Low-lying branches of a tree parted.
Mick emerged, older, his hair down to his waist, deep wrinkles around his eyes and mouth that made him look as if he’d aged twenty years. He was very skinny now, to the point of emaciation.
But he was smiling.
“You came,” he said.
“We knew there would be eyes everywhere,” Chuck said. “Figured you might want this.” He handed his old friend a box of Slim Jims. Mick’s eyes shimmered at the sight of the salty beef sticks.
“You remembered.”
“I remember everything, bro. Everything.”
Mick turned to Marnie with a beatific look in his eyes. “You’re so beautiful.”
“Hello, Mick,” she said, choking on his name.
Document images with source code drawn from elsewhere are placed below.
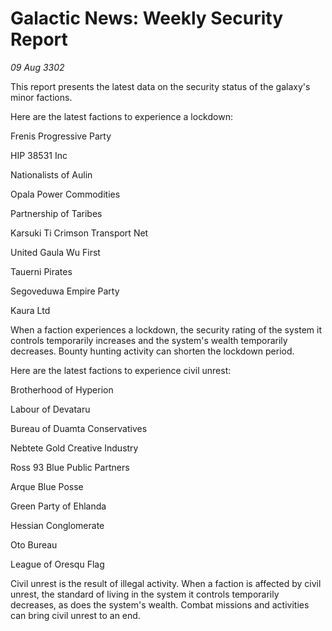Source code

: * Galactic News: Weekly Security Report

/09 Aug 3302/

This report presents the latest data on the security status of the galaxy's minor factions. 

Here are the latest factions to experience a lockdown: 

Frenis Progressive Party 

HIP 38531 Inc 

Nationalists of Aulin 

Opala Power Commodities 

Partnership of Taribes 

Karsuki Ti Crimson Transport Net 

United Gaula Wu First 

Tauerni Pirates 

Segoveduwa Empire Party 

Kaura Ltd 

When a faction experiences a lockdown, the security rating of the system it controls temporarily increases and the system's wealth temporarily decreases. Bounty hunting activity can shorten the lockdown period. 

Here are the latest factions to experience civil unrest: 

Brotherhood of Hyperion 

Labour of Devataru 

Bureau of Duamta Conservatives 

Nebtete Gold Creative Industry 

Ross 93 Blue Public Partners 

Arque Blue Posse 

Green Party of Ehlanda 

Hessian Conglomerate 

Oto Bureau 

League of Oresqu Flag 

Civil unrest is the result of illegal activity. When a faction is affected by civil unrest, the standard of living in the system it controls temporarily decreases, as does the system's wealth. Combat missions and activities can bring civil unrest to an end.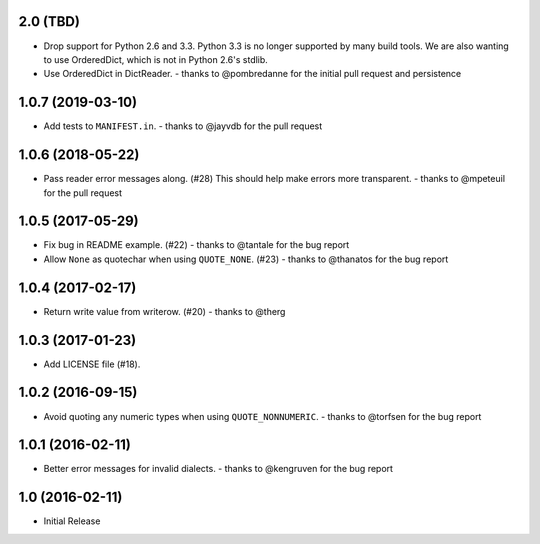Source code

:2.0 (TBD)
+++++++++

* Drop support for Python 2.6 and 3.3.
  Python 3.3 is no longer supported by many build tools.
  We are also wanting to use OrderedDict,
  which is not in Python 2.6's stdlib.
* Use OrderedDict in DictReader.
  - thanks to @pombredanne for the initial pull request and persistence

1.0.7 (2019-03-10)
++++++++++++++++++

* Add tests to ``MANIFEST.in``.
  - thanks to @jayvdb for the pull request

1.0.6 (2018-05-22)
++++++++++++++++++

* Pass reader error messages along. (#28)
  This should help make errors more transparent.
  - thanks to @mpeteuil for the pull request

1.0.5 (2017-05-29)
++++++++++++++++++

* Fix bug in README example. (#22)
  - thanks to @tantale for the bug report
* Allow ``None`` as quotechar when using ``QUOTE_NONE``. (#23)
  - thanks to @thanatos for the bug report

1.0.4 (2017-02-17)
++++++++++++++++++

* Return write value from writerow. (#20)
  - thanks to @therg

1.0.3 (2017-01-23)
++++++++++++++++++

* Add LICENSE file (#18).

1.0.2 (2016-09-15)
++++++++++++++++++

* Avoid quoting any numeric types when using ``QUOTE_NONNUMERIC``.
  - thanks to @torfsen for the bug report

1.0.1 (2016-02-11)
++++++++++++++++++

* Better error messages for invalid dialects.
  - thanks to @kengruven for the bug report


1.0 (2016-02-11)
++++++++++++++++

* Initial Release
Her vision blurred with tears. “How have you been?”
“Busy. Very busy. There’s someone I want you to meet.”
More rustling, and then several small children gathered around him. They all had his hair and they were beautiful. Their faces, the shapes of their eyes, gave them away as being special, different. Marnie’s heart shattered. She barely registered the adult Melon Heads that had come out to witness the reunion.
One of the children, a little girl of about four, came bounding to her and wrapped her little arms around Marnie’s leg. Marnie ran her fingers through her coarse, dirty hair. Her tears fell into her hair.
“She’s beautiful,” Chuck said.
Mick stared in wonder at Marnie and the girl. “She should be. Her name’s Marnie.”